# Prove the following by using the principle of mathematical induction for all $n in N: 1.2+2.3+3.4+ldots+n .(n+1)=$

Question:

Prove the following by using the principle of mathematical induction for all $n \in N: 1.2+2.3+3.4+\ldots+n .(n+1)=\left[\frac{n(n+1)(n+2)}{3}\right]$

Solution:

Let the given statement be P(n), i.e.,

$\mathrm{P}(n): 1.2+2.3+3.4+\ldots+n \cdot(n+1)=\left[\frac{n(n+1)(n+2)}{3}\right]$

For n = 1, we have

$P(1): 1.2=2=\frac{1(1+1)(1+2)}{3}=\frac{1.2 .3}{3}=2$, which is true.

Let $\mathrm{P}(k)$ be true for some positive integer $k$, i.e.,

$1.2+2.3+3.4+\ldots . .+k \cdot(k+1)=\left[\frac{k(k+1)(k+2)}{3}\right]$ $\ldots$ (i)

We shall now prove that P(k + 1) is true.

Consider

$1.2+2.3+3.4+\ldots+k \cdot(k+1)+(k+1) \cdot(k+2)$

$=[1.2+2.3+3.4+\ldots+k \cdot(k+1)]+(k+1) \cdot(k+2)$

$=\frac{k(k+1)(k+2)}{3}+(k+1)(k+2)$ [Using (i)]

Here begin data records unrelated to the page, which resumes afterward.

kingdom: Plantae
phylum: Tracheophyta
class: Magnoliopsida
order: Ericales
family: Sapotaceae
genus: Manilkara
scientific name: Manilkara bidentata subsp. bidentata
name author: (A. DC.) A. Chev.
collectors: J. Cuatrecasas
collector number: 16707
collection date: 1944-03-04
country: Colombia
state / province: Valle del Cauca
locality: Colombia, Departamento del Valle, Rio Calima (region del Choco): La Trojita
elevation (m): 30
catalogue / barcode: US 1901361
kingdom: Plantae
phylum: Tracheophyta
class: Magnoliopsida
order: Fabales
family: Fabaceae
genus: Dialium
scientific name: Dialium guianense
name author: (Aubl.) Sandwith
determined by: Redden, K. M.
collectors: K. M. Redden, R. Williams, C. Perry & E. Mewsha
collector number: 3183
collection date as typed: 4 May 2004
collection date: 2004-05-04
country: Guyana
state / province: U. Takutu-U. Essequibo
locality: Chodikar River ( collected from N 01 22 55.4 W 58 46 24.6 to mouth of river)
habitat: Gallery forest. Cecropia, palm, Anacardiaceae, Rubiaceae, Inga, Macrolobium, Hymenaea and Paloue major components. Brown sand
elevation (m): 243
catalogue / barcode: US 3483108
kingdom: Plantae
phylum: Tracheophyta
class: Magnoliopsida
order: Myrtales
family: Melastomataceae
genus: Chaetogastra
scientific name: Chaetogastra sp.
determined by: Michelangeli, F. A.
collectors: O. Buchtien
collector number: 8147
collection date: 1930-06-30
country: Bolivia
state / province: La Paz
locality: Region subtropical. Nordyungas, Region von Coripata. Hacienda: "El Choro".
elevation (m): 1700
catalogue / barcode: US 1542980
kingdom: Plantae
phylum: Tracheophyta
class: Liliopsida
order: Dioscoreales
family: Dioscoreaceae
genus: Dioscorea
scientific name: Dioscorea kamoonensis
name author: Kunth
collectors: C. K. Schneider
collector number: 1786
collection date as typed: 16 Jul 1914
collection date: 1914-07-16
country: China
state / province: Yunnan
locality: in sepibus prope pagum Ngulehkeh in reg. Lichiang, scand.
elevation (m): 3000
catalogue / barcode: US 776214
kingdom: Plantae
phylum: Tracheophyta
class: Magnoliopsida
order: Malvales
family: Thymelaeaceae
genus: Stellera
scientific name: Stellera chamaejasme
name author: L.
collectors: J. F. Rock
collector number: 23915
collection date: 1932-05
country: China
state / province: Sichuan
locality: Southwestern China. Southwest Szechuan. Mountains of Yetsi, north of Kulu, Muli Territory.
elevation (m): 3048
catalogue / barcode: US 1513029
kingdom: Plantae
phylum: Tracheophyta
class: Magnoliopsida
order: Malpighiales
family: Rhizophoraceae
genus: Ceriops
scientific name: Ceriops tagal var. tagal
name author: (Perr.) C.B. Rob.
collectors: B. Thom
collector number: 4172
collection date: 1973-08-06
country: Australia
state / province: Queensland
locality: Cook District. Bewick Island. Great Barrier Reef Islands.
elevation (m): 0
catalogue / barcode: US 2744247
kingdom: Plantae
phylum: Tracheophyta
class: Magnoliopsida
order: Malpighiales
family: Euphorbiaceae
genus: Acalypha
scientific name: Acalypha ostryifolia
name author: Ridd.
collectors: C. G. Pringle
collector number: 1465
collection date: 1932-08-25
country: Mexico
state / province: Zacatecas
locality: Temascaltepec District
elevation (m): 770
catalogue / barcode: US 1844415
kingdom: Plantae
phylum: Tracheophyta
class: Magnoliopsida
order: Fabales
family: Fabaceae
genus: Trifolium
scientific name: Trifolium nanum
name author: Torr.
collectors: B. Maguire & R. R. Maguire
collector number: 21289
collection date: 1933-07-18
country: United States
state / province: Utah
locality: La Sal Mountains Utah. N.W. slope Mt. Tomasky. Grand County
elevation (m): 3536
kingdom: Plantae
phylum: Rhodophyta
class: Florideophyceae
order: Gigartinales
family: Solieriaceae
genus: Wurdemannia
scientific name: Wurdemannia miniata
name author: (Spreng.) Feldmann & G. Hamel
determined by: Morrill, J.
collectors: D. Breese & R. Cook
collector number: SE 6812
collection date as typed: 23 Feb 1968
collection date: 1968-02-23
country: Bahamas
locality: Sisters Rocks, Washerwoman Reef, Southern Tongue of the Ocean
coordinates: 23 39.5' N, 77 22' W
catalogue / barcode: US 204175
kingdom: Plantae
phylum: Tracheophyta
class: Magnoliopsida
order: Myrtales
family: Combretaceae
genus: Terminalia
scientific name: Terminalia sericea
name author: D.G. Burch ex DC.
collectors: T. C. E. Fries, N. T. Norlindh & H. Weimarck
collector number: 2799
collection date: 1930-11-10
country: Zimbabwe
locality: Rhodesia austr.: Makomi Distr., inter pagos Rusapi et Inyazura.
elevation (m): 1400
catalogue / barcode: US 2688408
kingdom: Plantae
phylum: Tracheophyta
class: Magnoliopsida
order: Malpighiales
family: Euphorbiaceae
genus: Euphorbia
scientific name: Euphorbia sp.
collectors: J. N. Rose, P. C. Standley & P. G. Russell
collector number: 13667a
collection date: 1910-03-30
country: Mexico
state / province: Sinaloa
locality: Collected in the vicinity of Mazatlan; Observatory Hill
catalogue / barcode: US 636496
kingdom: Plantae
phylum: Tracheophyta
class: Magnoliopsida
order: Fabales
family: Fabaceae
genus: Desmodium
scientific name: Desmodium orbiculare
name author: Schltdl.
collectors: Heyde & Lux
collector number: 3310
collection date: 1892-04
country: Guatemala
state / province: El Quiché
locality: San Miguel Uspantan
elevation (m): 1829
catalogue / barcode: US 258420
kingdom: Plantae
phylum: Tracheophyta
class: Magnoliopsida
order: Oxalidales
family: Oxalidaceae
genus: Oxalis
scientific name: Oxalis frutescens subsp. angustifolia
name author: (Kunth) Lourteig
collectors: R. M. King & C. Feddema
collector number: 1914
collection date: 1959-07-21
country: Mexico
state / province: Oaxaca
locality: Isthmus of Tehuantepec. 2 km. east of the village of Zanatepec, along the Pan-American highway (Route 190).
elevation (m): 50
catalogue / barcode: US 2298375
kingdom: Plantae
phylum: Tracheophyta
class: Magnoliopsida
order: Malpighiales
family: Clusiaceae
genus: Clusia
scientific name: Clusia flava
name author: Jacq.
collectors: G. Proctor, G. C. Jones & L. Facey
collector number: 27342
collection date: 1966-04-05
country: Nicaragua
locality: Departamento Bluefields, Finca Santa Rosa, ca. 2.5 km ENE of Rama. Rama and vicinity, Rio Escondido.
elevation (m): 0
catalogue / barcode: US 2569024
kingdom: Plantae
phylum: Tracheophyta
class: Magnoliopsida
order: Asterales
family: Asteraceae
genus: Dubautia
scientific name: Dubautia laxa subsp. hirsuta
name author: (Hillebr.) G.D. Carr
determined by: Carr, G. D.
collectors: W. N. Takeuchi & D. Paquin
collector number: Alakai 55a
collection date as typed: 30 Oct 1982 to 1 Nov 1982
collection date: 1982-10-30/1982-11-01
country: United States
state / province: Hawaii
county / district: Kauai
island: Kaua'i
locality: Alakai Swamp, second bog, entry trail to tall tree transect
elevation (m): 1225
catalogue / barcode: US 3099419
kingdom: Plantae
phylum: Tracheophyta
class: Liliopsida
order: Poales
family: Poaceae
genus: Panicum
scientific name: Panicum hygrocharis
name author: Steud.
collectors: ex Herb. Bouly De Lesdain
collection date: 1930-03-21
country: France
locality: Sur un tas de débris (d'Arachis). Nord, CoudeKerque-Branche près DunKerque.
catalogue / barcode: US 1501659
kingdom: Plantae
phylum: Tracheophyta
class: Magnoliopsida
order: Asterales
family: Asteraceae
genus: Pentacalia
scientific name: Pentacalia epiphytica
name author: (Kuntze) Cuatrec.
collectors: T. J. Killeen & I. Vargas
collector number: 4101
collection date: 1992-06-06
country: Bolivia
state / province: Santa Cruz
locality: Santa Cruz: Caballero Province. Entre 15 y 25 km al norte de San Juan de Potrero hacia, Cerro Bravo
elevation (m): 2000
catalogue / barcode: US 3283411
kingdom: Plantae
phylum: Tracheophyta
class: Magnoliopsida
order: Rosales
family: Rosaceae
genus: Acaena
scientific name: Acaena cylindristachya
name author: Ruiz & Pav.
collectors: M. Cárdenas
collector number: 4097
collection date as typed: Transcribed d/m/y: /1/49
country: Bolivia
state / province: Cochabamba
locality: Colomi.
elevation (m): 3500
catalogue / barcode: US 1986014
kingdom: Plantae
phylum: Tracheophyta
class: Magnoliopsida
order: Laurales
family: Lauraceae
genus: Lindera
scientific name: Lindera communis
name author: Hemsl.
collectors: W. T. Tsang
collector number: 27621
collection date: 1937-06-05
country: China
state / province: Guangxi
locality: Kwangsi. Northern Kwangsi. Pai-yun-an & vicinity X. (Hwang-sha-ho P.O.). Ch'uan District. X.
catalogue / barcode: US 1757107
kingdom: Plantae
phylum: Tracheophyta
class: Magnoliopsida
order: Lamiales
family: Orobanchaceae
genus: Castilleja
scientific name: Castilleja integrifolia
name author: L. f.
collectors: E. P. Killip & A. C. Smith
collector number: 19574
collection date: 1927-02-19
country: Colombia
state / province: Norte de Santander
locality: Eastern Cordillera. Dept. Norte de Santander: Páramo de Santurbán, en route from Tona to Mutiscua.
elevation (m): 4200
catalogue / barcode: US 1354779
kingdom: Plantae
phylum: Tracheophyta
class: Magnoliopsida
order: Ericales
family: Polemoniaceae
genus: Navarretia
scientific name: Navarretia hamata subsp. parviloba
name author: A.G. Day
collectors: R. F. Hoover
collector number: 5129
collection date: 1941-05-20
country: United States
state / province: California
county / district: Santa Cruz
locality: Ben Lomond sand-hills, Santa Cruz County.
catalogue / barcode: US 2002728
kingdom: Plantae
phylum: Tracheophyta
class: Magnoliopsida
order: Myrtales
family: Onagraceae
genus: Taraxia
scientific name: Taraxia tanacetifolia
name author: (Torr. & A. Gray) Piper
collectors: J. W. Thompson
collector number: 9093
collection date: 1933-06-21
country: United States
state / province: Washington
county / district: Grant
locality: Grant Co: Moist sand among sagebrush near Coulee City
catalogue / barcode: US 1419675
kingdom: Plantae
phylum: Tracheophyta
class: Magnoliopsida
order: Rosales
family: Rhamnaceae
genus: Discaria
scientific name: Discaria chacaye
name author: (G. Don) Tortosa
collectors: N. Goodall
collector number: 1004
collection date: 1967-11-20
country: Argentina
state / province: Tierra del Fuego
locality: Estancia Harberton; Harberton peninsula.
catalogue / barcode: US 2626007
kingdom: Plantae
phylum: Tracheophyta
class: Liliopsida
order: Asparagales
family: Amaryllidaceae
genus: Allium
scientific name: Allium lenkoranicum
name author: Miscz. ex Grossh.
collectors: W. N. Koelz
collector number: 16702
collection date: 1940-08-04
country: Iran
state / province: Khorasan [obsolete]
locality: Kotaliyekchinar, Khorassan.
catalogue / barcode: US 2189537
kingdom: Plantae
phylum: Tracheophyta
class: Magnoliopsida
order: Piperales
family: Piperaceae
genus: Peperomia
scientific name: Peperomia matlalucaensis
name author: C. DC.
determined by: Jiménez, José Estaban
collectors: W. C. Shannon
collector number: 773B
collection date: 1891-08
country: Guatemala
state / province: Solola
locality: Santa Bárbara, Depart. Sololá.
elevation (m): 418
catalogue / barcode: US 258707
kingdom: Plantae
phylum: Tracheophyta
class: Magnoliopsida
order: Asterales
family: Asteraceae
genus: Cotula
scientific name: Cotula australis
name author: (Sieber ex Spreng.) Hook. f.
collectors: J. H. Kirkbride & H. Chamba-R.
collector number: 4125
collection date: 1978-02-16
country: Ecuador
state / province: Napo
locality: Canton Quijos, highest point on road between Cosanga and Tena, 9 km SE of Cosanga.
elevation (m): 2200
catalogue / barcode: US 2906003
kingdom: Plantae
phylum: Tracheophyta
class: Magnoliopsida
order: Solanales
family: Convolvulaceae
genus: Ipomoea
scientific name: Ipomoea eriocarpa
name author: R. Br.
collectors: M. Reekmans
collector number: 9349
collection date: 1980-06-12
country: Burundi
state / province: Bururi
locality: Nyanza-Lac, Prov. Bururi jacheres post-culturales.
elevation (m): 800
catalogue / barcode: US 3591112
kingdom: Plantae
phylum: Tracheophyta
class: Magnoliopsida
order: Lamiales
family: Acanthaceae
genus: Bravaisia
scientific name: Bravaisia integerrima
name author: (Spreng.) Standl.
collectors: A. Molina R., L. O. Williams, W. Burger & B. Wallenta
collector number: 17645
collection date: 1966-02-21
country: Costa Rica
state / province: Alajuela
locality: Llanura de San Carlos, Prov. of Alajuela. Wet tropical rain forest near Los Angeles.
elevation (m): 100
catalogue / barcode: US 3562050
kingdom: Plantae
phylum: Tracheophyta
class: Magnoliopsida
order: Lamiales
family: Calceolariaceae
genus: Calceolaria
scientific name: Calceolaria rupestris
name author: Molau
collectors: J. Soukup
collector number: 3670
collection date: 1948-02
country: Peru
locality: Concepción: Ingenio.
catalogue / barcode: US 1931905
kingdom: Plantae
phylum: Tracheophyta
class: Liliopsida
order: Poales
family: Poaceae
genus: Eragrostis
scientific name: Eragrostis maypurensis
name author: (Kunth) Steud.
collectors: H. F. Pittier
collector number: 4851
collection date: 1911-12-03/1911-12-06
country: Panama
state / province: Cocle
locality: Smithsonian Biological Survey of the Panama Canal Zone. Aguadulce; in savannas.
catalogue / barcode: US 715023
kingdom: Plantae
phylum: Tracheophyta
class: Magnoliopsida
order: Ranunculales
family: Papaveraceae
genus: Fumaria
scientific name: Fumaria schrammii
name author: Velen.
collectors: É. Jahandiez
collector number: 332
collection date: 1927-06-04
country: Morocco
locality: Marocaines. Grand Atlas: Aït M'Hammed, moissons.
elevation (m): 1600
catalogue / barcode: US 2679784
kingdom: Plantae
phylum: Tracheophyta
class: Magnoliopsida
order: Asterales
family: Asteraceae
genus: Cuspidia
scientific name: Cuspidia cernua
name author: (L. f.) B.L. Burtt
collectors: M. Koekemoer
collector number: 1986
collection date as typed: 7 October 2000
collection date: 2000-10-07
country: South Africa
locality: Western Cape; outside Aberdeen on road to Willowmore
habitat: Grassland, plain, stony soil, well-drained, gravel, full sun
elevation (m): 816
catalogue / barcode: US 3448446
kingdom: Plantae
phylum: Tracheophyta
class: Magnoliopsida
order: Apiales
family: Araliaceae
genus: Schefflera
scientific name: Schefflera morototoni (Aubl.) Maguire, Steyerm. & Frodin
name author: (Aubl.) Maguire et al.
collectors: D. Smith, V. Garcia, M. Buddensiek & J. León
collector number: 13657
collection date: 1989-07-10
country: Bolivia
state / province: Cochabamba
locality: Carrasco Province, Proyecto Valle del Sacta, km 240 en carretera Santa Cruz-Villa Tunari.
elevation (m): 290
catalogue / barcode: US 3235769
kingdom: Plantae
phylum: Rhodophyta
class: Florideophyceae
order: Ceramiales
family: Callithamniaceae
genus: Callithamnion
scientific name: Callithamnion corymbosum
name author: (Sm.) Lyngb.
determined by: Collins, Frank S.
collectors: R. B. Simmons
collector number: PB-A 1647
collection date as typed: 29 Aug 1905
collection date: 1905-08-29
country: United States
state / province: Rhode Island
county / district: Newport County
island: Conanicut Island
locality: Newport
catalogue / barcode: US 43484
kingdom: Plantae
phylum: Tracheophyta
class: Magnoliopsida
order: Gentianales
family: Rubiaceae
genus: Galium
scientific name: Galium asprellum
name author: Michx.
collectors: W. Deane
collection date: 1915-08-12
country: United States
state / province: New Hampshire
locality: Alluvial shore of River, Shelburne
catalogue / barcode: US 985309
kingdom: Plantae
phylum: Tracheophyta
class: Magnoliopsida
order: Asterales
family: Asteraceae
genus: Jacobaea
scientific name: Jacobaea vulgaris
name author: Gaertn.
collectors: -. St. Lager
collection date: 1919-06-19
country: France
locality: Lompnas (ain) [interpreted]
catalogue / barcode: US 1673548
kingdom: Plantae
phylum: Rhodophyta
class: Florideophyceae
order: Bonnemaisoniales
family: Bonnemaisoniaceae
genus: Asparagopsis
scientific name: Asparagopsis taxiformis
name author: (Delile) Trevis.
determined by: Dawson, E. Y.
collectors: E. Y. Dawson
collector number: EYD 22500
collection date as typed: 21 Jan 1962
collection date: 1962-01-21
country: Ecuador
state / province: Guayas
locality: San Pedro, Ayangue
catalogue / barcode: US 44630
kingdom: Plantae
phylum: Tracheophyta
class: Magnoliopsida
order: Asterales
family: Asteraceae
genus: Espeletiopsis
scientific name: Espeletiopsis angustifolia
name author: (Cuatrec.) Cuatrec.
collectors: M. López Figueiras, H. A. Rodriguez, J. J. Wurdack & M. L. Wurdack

$=(k+1)(k+2)\left(\frac{k}{3}+1\right)$

$=\frac{(k+1)(k+2)(k+3)}{3}$

$=\frac{(k+1)(k+1+1)(k+1+2)}{3}$

Thus, P(k + 1) is true whenever P(k) is true.

Hence, by the principle of mathematical induction, statement P(n) is true for all natural numbers i.e., n.